Il m'aura fallu moins de 24 heures pour entrer et m'enfoncer dans les pensées d'Amaury comme on s'enlise inexorablement dans les sables mouvants d'un esprit en proie à des obsessions dévorantes. C'est qu'il est malade, Amaury. Malade d'amour pour ce garçon de 22 ans qui vit dans l'appartement de l'autre côté de la rue, son « bien-aimé », comme il dit. Malgré lui, le voisin se livre au carnet sur lequel Amaury note avec avidité ses moindres faits et gestes. Et sautant à cloche-pied sur la marelle de ses manies, Amaury passe d'une fixette à l'autre : quand il lâche le voisin des yeux, il fait la liste frénétique des mots aux sonorités détestables ou il fait le constat tragique des cheveux qui abandonnent son crâne, prémices d'une calvitie précoce réelle ou fantasmée. Ses accès de voyeurisme sont bercés par les mélodies fantomatiques de Kerenn Ann dont les textes résonnent étrangement avec ce besoin d'Amaury de disparaître derrière sa fenêtre, derrière sa hantise de rater la moindre apparition de son voisin.
Doucement mais sûrement s'installe une atmosphère malaisante qui va crescendo quand je réalise que je m'attache à cet Amaury qui pourtant me fait flipper. Pensez donc, quand il découvre que son voisin se prénomme Valentin, il pourrait y voir un symbole d'amour, mais non, cela lui évoque son grand-père, mort, pendu. Si l'amour et la mort semblent liés, vers quel destin se dirigent Amaury et son Valentin secret ? Quel avenir peut attendre un type qui se repaît des mots qu'il exècre ? Quelle relation peut se créer avec un garçon qui a la servitude en marotte, qui dans un ami n'attend qu'un esclave, qui dans le moindre serveur voit un apollon et qui lui-même s'asservit à des obsessions qu'il ne maîtrise plus ? Quand alors il soupçonne une ébauche de relation entre son Valentin et un autre homme et qu'il décide de les suivre dans la nuit, tout devient possible… le meilleur comme le pire. "Où vais-je ?" s'interroge la voix de Kerenn Ann dans les oreilles d'Amaury… Est-il en train de se perdre en croyant avoir trouvé le grand amour ?
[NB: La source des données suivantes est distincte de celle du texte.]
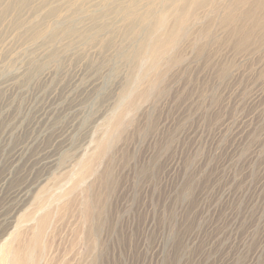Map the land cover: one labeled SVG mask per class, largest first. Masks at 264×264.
<instances>
[{
	"label": "rangeland",
	"instance_id": "rangeland-1",
	"mask_svg": "<svg viewBox=\"0 0 264 264\" xmlns=\"http://www.w3.org/2000/svg\"><path fill=\"white\" fill-rule=\"evenodd\" d=\"M133 1L0 0V264H264V0Z\"/></svg>",
	"mask_w": 264,
	"mask_h": 264
},
{
	"label": "bare ground",
	"instance_id": "bare-ground-1",
	"mask_svg": "<svg viewBox=\"0 0 264 264\" xmlns=\"http://www.w3.org/2000/svg\"><path fill=\"white\" fill-rule=\"evenodd\" d=\"M138 1L139 0L133 1L134 5L132 6L134 8H136ZM160 2H162L163 7H161L159 14L156 16L155 22L146 27L142 42L140 41L141 43L134 54L136 59H141L142 56H146L148 58L147 67L149 68L156 64L165 48L176 43L181 28L183 26L184 28L188 27L187 25L197 14L204 11L206 8L208 9V7H212L214 0H160ZM11 4L12 2H10L9 5L11 6ZM256 5L259 6L261 4L256 3ZM149 9L151 10L153 8L150 6ZM229 13H231V10ZM144 16L145 13L143 12L140 18ZM227 18L229 20L230 15H228ZM170 19H172V21L168 28L165 29L164 25H166L167 21ZM126 20L130 25L138 21L137 19L130 18ZM144 76L145 72H142L138 80L142 79ZM124 93H126V91ZM112 120H114V123H117L119 121L118 114H114Z\"/></svg>",
	"mask_w": 264,
	"mask_h": 264
}]
</instances>
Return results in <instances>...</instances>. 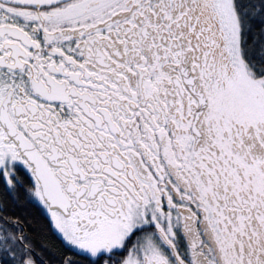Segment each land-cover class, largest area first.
<instances>
[{
    "label": "snow or ice",
    "instance_id": "6c2138e0",
    "mask_svg": "<svg viewBox=\"0 0 264 264\" xmlns=\"http://www.w3.org/2000/svg\"><path fill=\"white\" fill-rule=\"evenodd\" d=\"M0 264H264V0H0Z\"/></svg>",
    "mask_w": 264,
    "mask_h": 264
}]
</instances>
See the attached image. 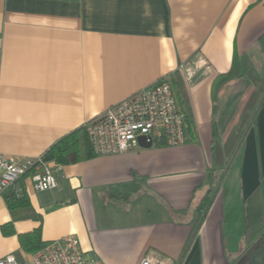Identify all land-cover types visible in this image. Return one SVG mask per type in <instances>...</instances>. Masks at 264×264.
Here are the masks:
<instances>
[{
	"label": "crops",
	"instance_id": "crops-1",
	"mask_svg": "<svg viewBox=\"0 0 264 264\" xmlns=\"http://www.w3.org/2000/svg\"><path fill=\"white\" fill-rule=\"evenodd\" d=\"M263 33L264 0H0L7 159L38 158L179 64L208 66L185 84L193 122L185 145L51 163L60 169L57 190L35 192L23 179L8 190L27 204L12 211L3 193L0 258L29 259L34 252L19 241L38 230L35 248L74 236L97 264H138L146 255L235 264L246 249L245 197L258 188L264 202ZM231 140L238 143L228 154ZM6 225L12 235H3Z\"/></svg>",
	"mask_w": 264,
	"mask_h": 264
},
{
	"label": "built area",
	"instance_id": "built-area-1",
	"mask_svg": "<svg viewBox=\"0 0 264 264\" xmlns=\"http://www.w3.org/2000/svg\"><path fill=\"white\" fill-rule=\"evenodd\" d=\"M200 63V64H199ZM199 60L179 64L177 72L190 85L199 70L207 69ZM168 78L136 92L100 116L84 124L85 135L92 154L97 157L117 156L138 146L143 137L151 146L179 147L189 142L186 115L181 110ZM59 168L43 158L7 159L0 155V196L26 179L35 192L57 190ZM0 264H97L87 259L74 236H67L47 244L19 262L13 256L0 258ZM138 264H164L163 260L146 255Z\"/></svg>",
	"mask_w": 264,
	"mask_h": 264
},
{
	"label": "trees",
	"instance_id": "trees-1",
	"mask_svg": "<svg viewBox=\"0 0 264 264\" xmlns=\"http://www.w3.org/2000/svg\"><path fill=\"white\" fill-rule=\"evenodd\" d=\"M258 48L262 51L264 55V33L261 34L258 40ZM234 74V71L226 75L225 80L230 79ZM172 86L173 92L178 102L177 105L180 106L181 110L185 113L187 121V133L190 135L193 130V122L191 119V112L188 102V97L186 93V86L181 78V75L176 71L170 77H167ZM224 81V80H223ZM264 87V85H263ZM262 88V87H261ZM261 93L264 92V89H261ZM246 124H244L245 126ZM84 125L63 136L55 144H53L47 152L43 154V158L52 163L53 165H66L73 162H77L82 159H88L93 156L91 148H89V143L85 135ZM229 144L226 146L228 154L232 153L236 147L237 141L234 140L228 141ZM214 147L218 150L220 148V140L215 136L214 138ZM227 154V155H228ZM5 192V204L7 208L12 211L14 208H20L26 205V199L24 196L17 197L13 190H6ZM4 192V193H5ZM260 191L258 188L252 190L245 197L244 200V241H245V251L242 255L236 260L235 264H264V202L262 199ZM214 190H209L201 200L197 208L198 221L197 226L200 225V221L208 211L212 200H213ZM31 216V215H30ZM33 217V216H31ZM1 231L4 236L12 235L14 232L11 225H6L1 228ZM39 240L38 230L32 234L25 235L20 238V245L24 251L27 252H36L44 248L49 243L40 244L35 248V245ZM35 248V249H34Z\"/></svg>",
	"mask_w": 264,
	"mask_h": 264
},
{
	"label": "water",
	"instance_id": "water-1",
	"mask_svg": "<svg viewBox=\"0 0 264 264\" xmlns=\"http://www.w3.org/2000/svg\"><path fill=\"white\" fill-rule=\"evenodd\" d=\"M151 143L150 142H146V139L143 138V137H140L138 139V145L140 148H143V149H148V148H151Z\"/></svg>",
	"mask_w": 264,
	"mask_h": 264
},
{
	"label": "rangeland",
	"instance_id": "rangeland-1",
	"mask_svg": "<svg viewBox=\"0 0 264 264\" xmlns=\"http://www.w3.org/2000/svg\"><path fill=\"white\" fill-rule=\"evenodd\" d=\"M263 93V92H262ZM233 153H234V151H233Z\"/></svg>",
	"mask_w": 264,
	"mask_h": 264
}]
</instances>
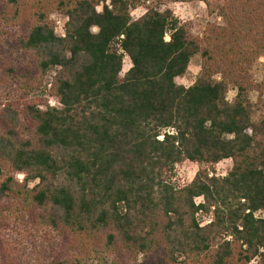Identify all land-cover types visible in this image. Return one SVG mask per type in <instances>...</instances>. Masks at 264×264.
<instances>
[{"label":"trees","instance_id":"1","mask_svg":"<svg viewBox=\"0 0 264 264\" xmlns=\"http://www.w3.org/2000/svg\"><path fill=\"white\" fill-rule=\"evenodd\" d=\"M163 2L0 0V264H264V0Z\"/></svg>","mask_w":264,"mask_h":264},{"label":"rangeland","instance_id":"2","mask_svg":"<svg viewBox=\"0 0 264 264\" xmlns=\"http://www.w3.org/2000/svg\"><path fill=\"white\" fill-rule=\"evenodd\" d=\"M110 2L111 0H106L107 5H109ZM143 3L144 5L141 8H139L138 10L132 13V16L135 20L142 17L147 12V9L149 7H155L161 10L170 8L175 13V15L180 19L181 22L191 24L194 34L199 35V36H202L203 31L205 30L206 26L209 23L220 24L221 22L219 18L210 17L208 15L207 7L203 3L164 5L163 0H143ZM98 9L101 11V8H98ZM51 20L56 24V27H55L56 35L58 37H64L65 36V25L67 23V19L64 16L55 13L52 15ZM93 32L97 33V29H94ZM200 64H201L200 59L198 57L194 58L192 60L190 69L188 73L186 74V76L182 79H178L177 83L185 87H189L193 85L196 82V79L200 74ZM131 67L132 65L130 63V60L126 58L124 61V68H123L121 77H124V75L130 70ZM253 77H254V80L259 85L262 86L263 103H264V60L263 59H261L255 65L253 69ZM52 78L53 77H49V80L52 81ZM235 97H236V92L232 90L228 95V100L230 102H233L235 100ZM50 98L51 97H48V101L50 100ZM251 98H252V101L256 103L258 100V94L254 93ZM54 99L55 98H53V100ZM55 102H57V100ZM255 119L257 121L260 120L259 114L256 113ZM231 164H232L231 161H225V162L218 164L216 166L215 174H217L218 172L219 174H228L232 166ZM201 168L205 169L204 166H200V165L190 163V162H185L182 165L177 166L173 181L179 186L188 185L193 181L196 174ZM17 178L20 182H23L24 176L18 175ZM200 202H201V199H198L197 203L199 204ZM8 240L6 239V241ZM10 254L15 255L13 252H11L8 249L6 251V255H10Z\"/></svg>","mask_w":264,"mask_h":264},{"label":"built area","instance_id":"3","mask_svg":"<svg viewBox=\"0 0 264 264\" xmlns=\"http://www.w3.org/2000/svg\"><path fill=\"white\" fill-rule=\"evenodd\" d=\"M56 100L54 99L53 100V98H50V100H49V104H50V106L51 107H53V108H57L58 107V103L57 102H55ZM212 176V175H211ZM216 176H218V177H225V176H227V174H219V172L216 174Z\"/></svg>","mask_w":264,"mask_h":264}]
</instances>
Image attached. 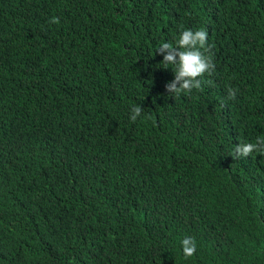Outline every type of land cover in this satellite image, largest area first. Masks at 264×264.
<instances>
[{
	"label": "trees",
	"instance_id": "trees-1",
	"mask_svg": "<svg viewBox=\"0 0 264 264\" xmlns=\"http://www.w3.org/2000/svg\"><path fill=\"white\" fill-rule=\"evenodd\" d=\"M185 29L215 69L176 96ZM258 138L264 0H0V264H264Z\"/></svg>",
	"mask_w": 264,
	"mask_h": 264
},
{
	"label": "clouds",
	"instance_id": "clouds-1",
	"mask_svg": "<svg viewBox=\"0 0 264 264\" xmlns=\"http://www.w3.org/2000/svg\"><path fill=\"white\" fill-rule=\"evenodd\" d=\"M51 23H58V18H53ZM207 32L203 29L190 30L185 29L180 34L175 46L172 43H163L157 52L163 55L161 61L165 66L175 65V79L165 85L168 93H175L179 96L182 92H190L193 88H201V81L198 77L205 73L209 75L214 71L215 65L212 62L211 55H205L207 49ZM204 49V51H201ZM167 53V54H164ZM236 92L229 89V99H235ZM142 108L134 107L132 109V121H135L141 115ZM253 151L264 153V139L258 138L256 143H245L235 149V155L248 156ZM182 250L185 258L191 257L196 252V243L194 238L186 237L182 240ZM123 248V247H122ZM141 264H146L144 261Z\"/></svg>",
	"mask_w": 264,
	"mask_h": 264
}]
</instances>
C'est avec un réel talent qu'
Anthony McFly construit cette intrigue prenante. L'écriture est travaillée, ni trop simple, ni trop alambiquée, elle dessine un Amaury complexe à l'immaturité flagrante. On aimerait qu'il passe à autre chose, qu'il se guérisse de ce Valentin, mais en même temps on espère presque qu'arrive le drame. Je reconnais avoir regretté une fin rapide, mais peut-être est-ce tout simplement parce que je l'espérais différente, alors qu'elle reste finalement dans la ligne directrice du roman, à l'image de l'illustration de couverture : une atmosphère nocturne, sombre, mais où subsiste un halo de lumière, un halo fragile, bien présent mais susceptible de s'éteindre à chaque instant.
C'est indéniable,
Anthony McFly est un véritable auteur au premier roman très prometteur et dont le second finira avec certitude dans ma bibliothèque.